Romanian president calls for more austerity

Romania's president called on the government Friday to show solidarity as it grapples with a recession and austerity measures, a day after a major Cabinet shake-up briefly plunged the country into turmoil.

President Traian Basescu spoke after he swore in six new ministers to replace those ousted by the prime minister. Basescu said cost-cutting measures had to continue, but that the unpopular government must show unity to win public trust.

"We can't ask for austerity if we don't have solidarity," he said.

Romania is mired in its worst recession of the past two decades. The government has slashed public sector wages by a quarter and hiked sales tax from 19 to 24 percent on July 1 to reduce the budget deficit -- measures derided by Romanians but requested by the International Monetary Fund.

The cutbacks are aimed at meeting conditions for a euro20 billion ($26 billion) loan from the IMF, the European Union and the World Bank to bail the country out of serious financial difficulty it encountered last year, when its economy contracted by 7.1 percent. Some of the money was used to pay pensions and wages.

Prime Minister Emil Boc fired the finance, labor, agriculture, transportation and communications ministers, saying it was necessary to continued economic reforms. Before he, too, could be fired, Economy Minister Adriean Videanu told Boc he wanted to quit the government to return to party business.

Boc named six replacements, relieving some of the immediate political instability. But there were concerns that the new economy and finance ministers are little known names in Romania.

Analysts said the upheaval in the government was more about politics than reforms, calling the reshuffle an attempt to boost the popularity of a government whose approval ratings are as low as 13 percent.

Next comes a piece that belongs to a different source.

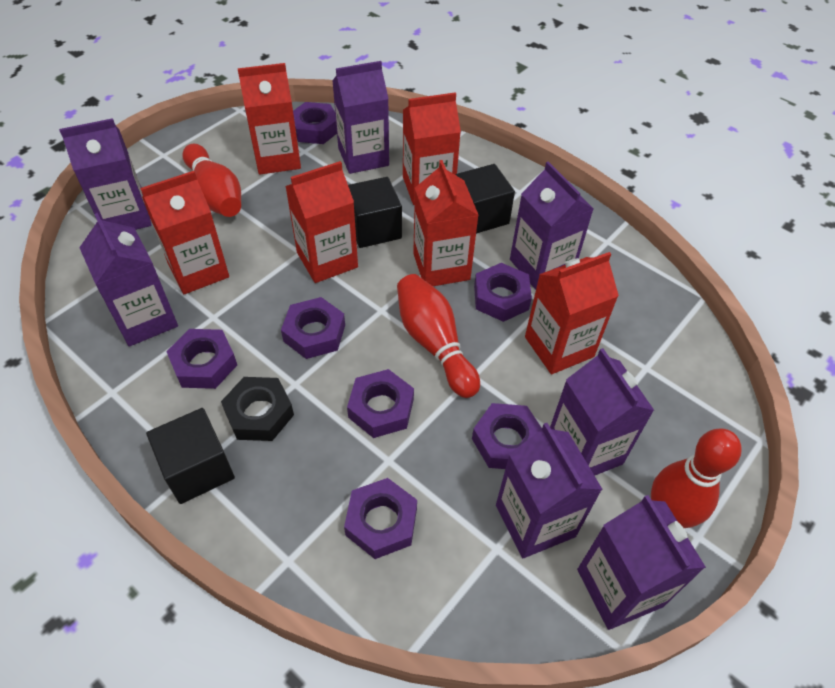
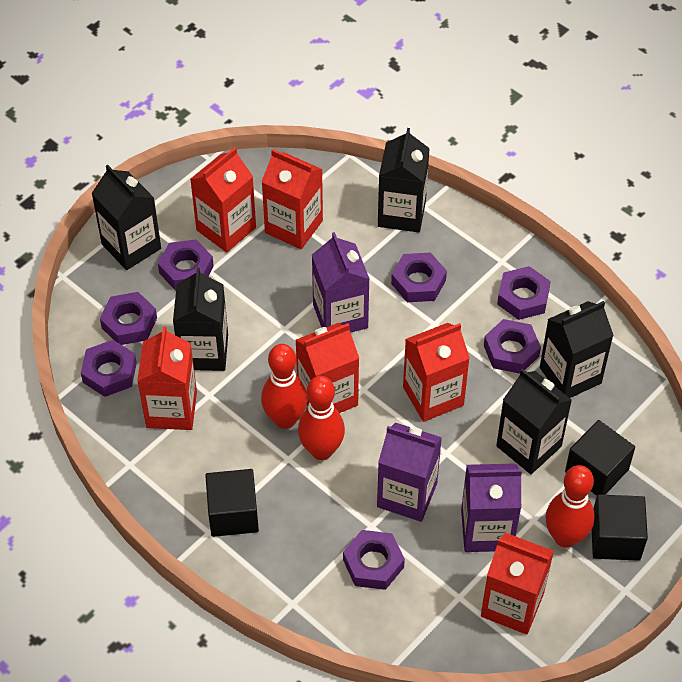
black carton: none = 0 -> [91,165,161,270] [173,268,228,371] [378,128,430,232] [496,369,572,474] [540,301,614,398] = 5
black nut: [221,377,294,441] = 1 -> none = 0
purple carton: [59,118,152,230] [79,213,178,347] [332,61,389,174] [496,423,603,558] [510,161,594,290] [550,348,655,476] [577,495,706,630] = 7 -> [312,232,369,333] [377,423,442,522] [461,463,522,552] = 3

Boc did not fire any of the ethnic Hungarian ministers, likely because he counts on the support of their party in Parliament.

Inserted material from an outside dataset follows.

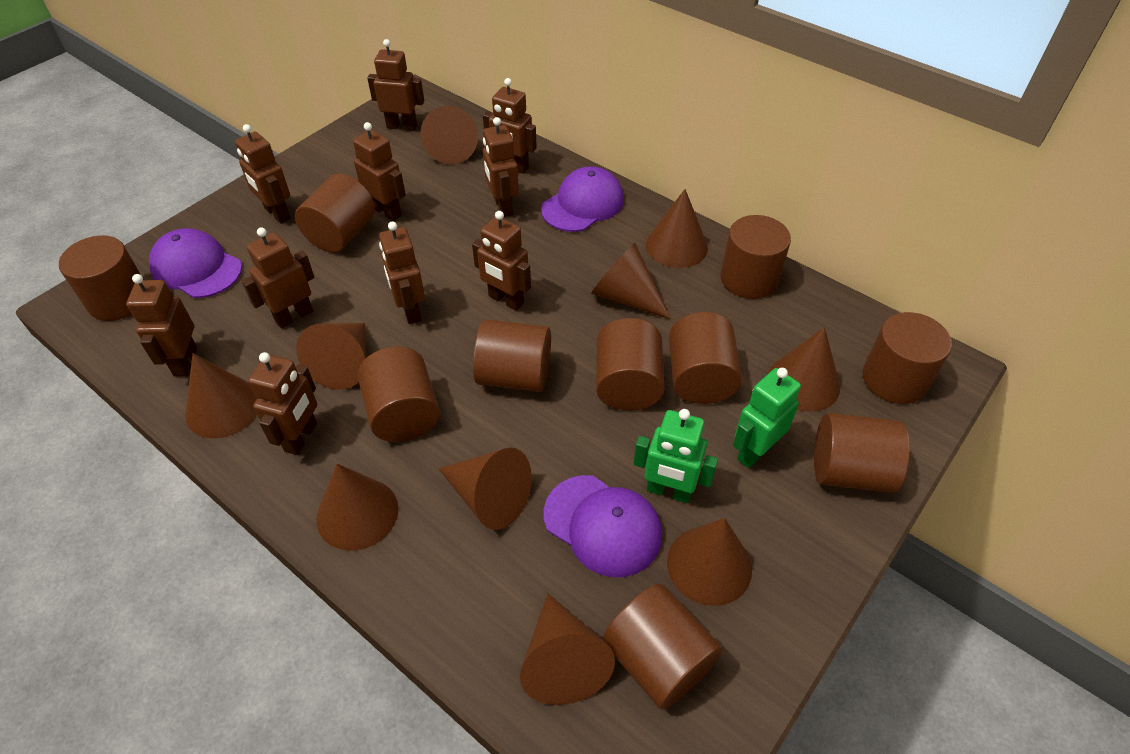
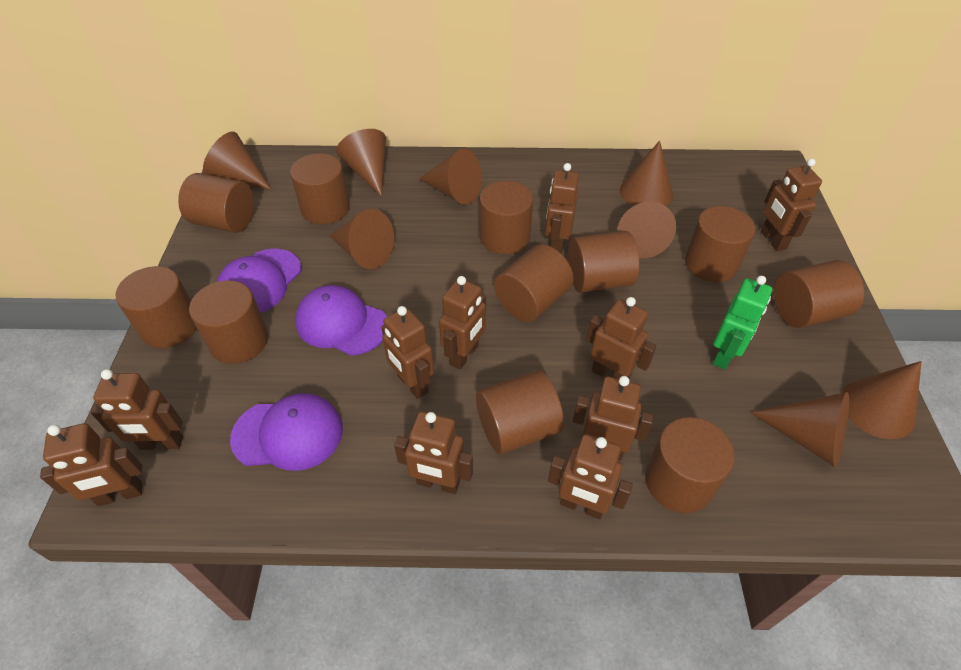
brown cone: [185,353,257,438] [296,323,366,390] [316,464,398,551] [420,106,478,164] [439,448,532,530] [520,593,615,705] [591,243,671,319] [646,189,708,268] [667,518,752,606] [768,327,840,412] = 10 -> [203,132,272,190] [329,209,394,269] [336,129,386,196] [419,149,482,205] [617,202,676,258] [620,140,673,206] [750,392,849,467] [842,361,922,439] = 8
brown cylinder: [59,235,144,321] [295,174,375,253] [358,346,440,442] [473,319,551,392] [596,318,665,410] [603,584,723,709] [669,312,742,404] [720,215,791,299] [814,413,910,493] [863,312,952,404] = 10 -> [116,266,197,348] [178,173,254,233] [189,280,268,364] [290,154,350,224] [476,370,564,454] [480,181,533,255] [494,244,574,322] [568,231,639,293] [645,417,735,513] [685,206,755,282] [773,260,864,328] = 11
green robot: [633,409,718,503] [733,368,801,468] = 2 -> [713,276,772,369] = 1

In a sign of the tensions, former Agriculture Minister Mihail Dumitru told the daily newspaper Gandul that he was subject to political pressure "numerous" times over E.U. funds and staffing in the ministry.

The pressure included phone calls at midnight, and people visiting his mother, who lives in a small mountain village, the paper quoted him as saying in its Friday edition.

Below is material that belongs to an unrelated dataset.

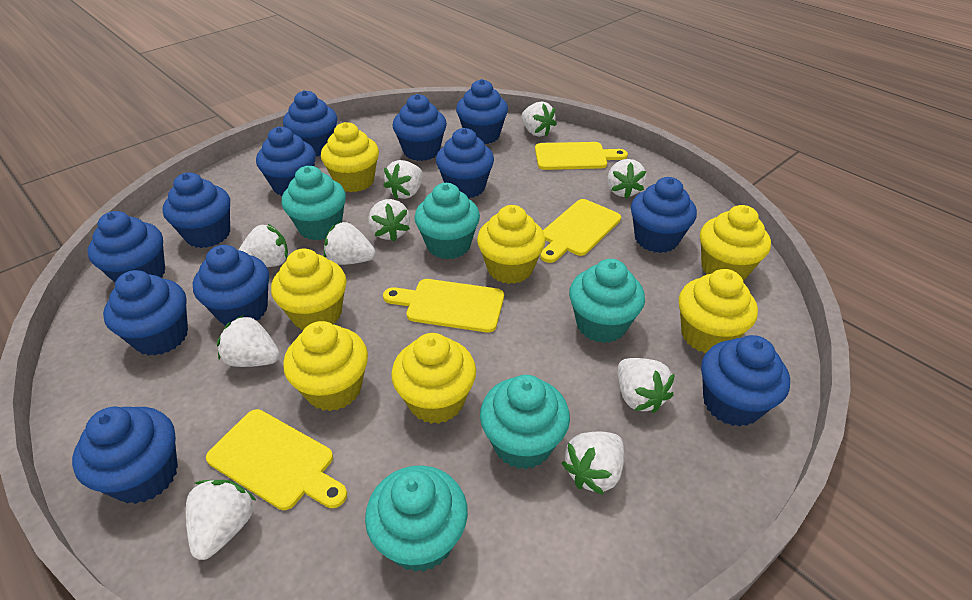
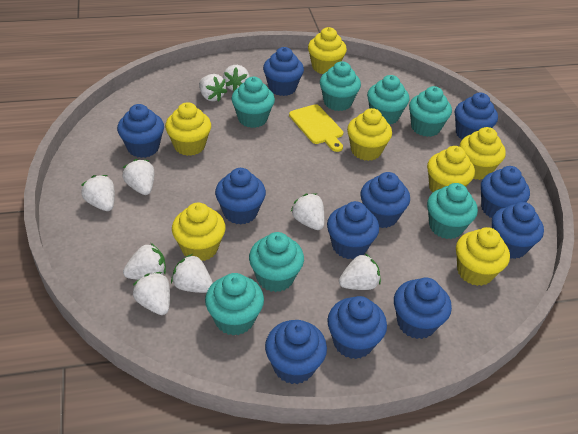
blue cupcake: [72,407,178,504] [87,211,165,283] [103,270,188,356] [163,172,230,248] [193,245,269,325] [256,126,316,196] [283,90,337,157] [393,94,447,161] [436,128,494,199] [456,79,508,144] [631,177,697,253] [701,335,790,427] = 12 -> [117,104,164,158] [215,168,266,225] [263,47,304,96] [265,320,327,384] [327,201,379,259] [327,296,387,359] [361,172,410,228] [394,278,452,339] [455,93,498,140] [481,166,530,218] [492,202,544,259] = 11
turquoise cupcake: [282,166,346,240] [365,465,468,572] [414,183,480,259] [480,375,570,469] [569,259,645,343] = 5 -> [205,273,264,336] [231,77,275,128] [249,232,304,292] [320,61,361,111] [367,75,409,125] [409,86,452,137] [427,183,478,239] = 7
white strawberry: [186,480,256,560] [217,315,280,367] [239,224,288,267] [324,222,375,265] [368,199,410,241] [383,160,423,199] [521,102,557,137] [561,432,624,495] [607,159,646,199] [618,358,675,413] = 10 -> [81,175,115,211] [123,159,155,195] [123,243,166,280] [133,272,170,315] [171,254,213,293] [199,74,227,101] [223,65,250,91] [291,193,324,230] [339,254,381,290] = 9
yellow cutting board: [206,409,347,510] [383,279,504,332] [535,142,628,170] [540,199,621,263] = 4 -> [289,104,343,152] = 1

"I told the people that you can't give out (E.U.) funds based on political criteria, there are certain procedures ... and they replied, 'You can handle it, you know how to trick them'," he said, without naming any of the alleged culprits. Dumitru will now work as an adviser on agriculture to Basescu.

"The Cabinet reshuffle underlines the tense political situation and the deep divisions in parliament over the government's austerity measures," said David Oxley, an emerging market economist for Capital Economics in London.

"The outlook for the economy remains grim," he said, predicting growth would return to Romania "at the earliest" in 2013. The IMF has predicted Romania's economy will shrink by 1.9 percent this year, before returning to growth in 2011.

political instability plagued Romania for much of 2009, prior to the December presidential elections won by Basescu. Boc's previous government collapsed last year, which led to the temporary suspension of Romania's IMF agreement.

In the wake of the Cabinet shake-up, the opposition Social Democrats said they would file a motion of no-confidence. But it was not clear it could succeed because Boc's Democratic Liberal Party retains support from minority ethnic Hungarians whose party is also in government.